##### DOCUMENT SECTION
Crash-only Systems

Finally got around to reading this paper about crash-only software. What a great idea. Given that fatal errors that require a component be restarted are by their nature unanticipated and almost impossible to design out, why not make crash/reboot the default mode of operation? If a system is designed to be safely arbitrarily crashed and restarted, then the number of fail/recovery scenarios is reduced to one.

The paper takes a number of good ideas for building robust distributed systems, and turns them up to 11. Go read it.

Who needs a messaging system?

One of my colleagues, Steve, spoke to me the other day about using SMTP for application integration.

Its something that I’ve thought about from time to time, and it just seems to make sense. Here is a protocol that has been around for years, is battle-tested, and is used by millions of systems all over the world to reliably transfer messages. In case you haven’t guessed yet, SMTP is the protocol used for email. Why spend a fortune on enterprise message brokers, when you could download exim or postfix (or sendmail if you’re a masochist). Most linux, BSD or unix boxes will probably have one of these installed already.

SMTP is point to point, so what if we want pub-sub? Handily, there is a protocol called NNTP which has been around about as long as SMTP. This is the protocol that USENET (aka newsgroups) uses.

I definitely think that there is much our industry could learn from technologies invented 20 or more years ago.

The bar is higher now

Michael Feathers tells it like it is:

You think your design is good? Pick a class, any class, and try to instantiate it in a test harness. I used to think that my earlier designs were good until I started to apply that test. We can talk about coupling and encapsulation and all those nice pretty things, but put your money where your mouth is.

Whither Prolog

Just read a Byte article dating back to 1995 that predicted that Constraint Logic Programming in Prolog would be the programming paradigm that would gain the most commercial significance over the next 5 years.

Hands up if you’ve heard of Constraint Logic Programming.

Slightly sad thing is that CLP does actually look very interesting, as it seeks to tackle the NP-complete class of problems that traditional programming solutions are generally bad at.

Genetic algorithms appear to be more in vogue for NP-complete problems at the moment, possibly because to implement a performant CLP system you generally need an implementation of Prolog, whereas its possible to write a genetic algorithm in any current commodity OO language.
##########
##### AVAILABLE DATA
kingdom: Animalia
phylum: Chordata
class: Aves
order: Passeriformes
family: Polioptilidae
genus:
##########
*WORK TO COMPLETE*.
**1.** Repeat the blog posts word for word from "Michael Feathers tells" to "Constraint Logic Programming.".
**2.** Pick up the blog posts where they stop and continue writing them.
None of the records is needed for this work.

*ANSWERS BY ITEM*.
**1.**
Michael Feathers tells it like it is:

You think your design is good? Pick a class, any class, and try to instantiate it in a test harness. I used to think that my earlier designs were good until I started to apply that test. We can talk about coupling and encapsulation and all those nice pretty things, but put your money where your mouth is.

Whither Prolog

Just read a Byte article dating back to 1995 that predicted that Constraint Logic Programming in Prolog would be the programming paradigm that would gain the most commercial significance over the next 5 years.

Hands up if you’ve heard of Constraint Logic Programming.

**2.**
On XCOPY Deployment

Its somewhat amusing that a DOS utility that came into being about 20 years ago (around the same time as DOS first got directories) is now one of the recommended methods for deploying .NET applications. A commendable example of software reuse, and evidence that the simplest solution is often the correct one.

No, Windows will NOT restart now

‘StupidSoft PointlessTool X has been installed. Your computer will now be rebooted. Press OK to reboot’.

What gives a piece of software the right to decide when I reboot my computer? Its such a nonsensical myth anyway. It just doesn’t have to be necessary to shut down the whole operating system simply to install an application. How can Windows be taken seriously as a server platform while this sort of thing is still going on?

Comparison of .NET and Java Communities

I’ve recently been working in the .NET environment, and have had occasion to go wandering the web looking for various tools and libraries to speed up the development effort. One thing that has become very clear is that there is a very fundamental difference in mindset between the .NET and Java communities when it comes to tools. In general, its possible to find open source utilities and libraries for Java to accomplish most common tasks, whereas in .NET it seems far more likely that a similar search will arrive at the website of a commercial company with a product to sell.

It may simply be that there are more open source tools for the Java platform because it has been around longer. But it may also be the case that the Windows development community is larger, and more used to paying for their tools. There appears to be a second-tier of companies who make their living primarily by making and selling tools to the developer community. It seems to me that this tier can only really be profitable if there are a sufficient number of organisations selling software to the end-user community, and that those organisations feel there is a cost-saving to be had from buying tools and libraries rather than building their own.

Assuming those two speculations are true, what does this mean for open source in the .NET world?

My take is this: any company that sells products to developers to make those developers’ projects more cost effective is probably under constant pressure to perform. If their product isn’t powerful enough, their customers can simply roll their own (which is usually not the case for end-users), and if the price is too high, the ‘buy vs build’ pendulum will swing against them.

Open source projects traditionally fall into this developer-tools space, and as such, probably cause a lot of concern. How do you compete on price when something is free? On the other hand, you have a community that is used to buying its tools, and the tools are probably of pretty high quality, due to the competitive pressures I alluded to earlier. My gut feeling is that there is a higher barrier to entry for open source in the .NET world than the Java world.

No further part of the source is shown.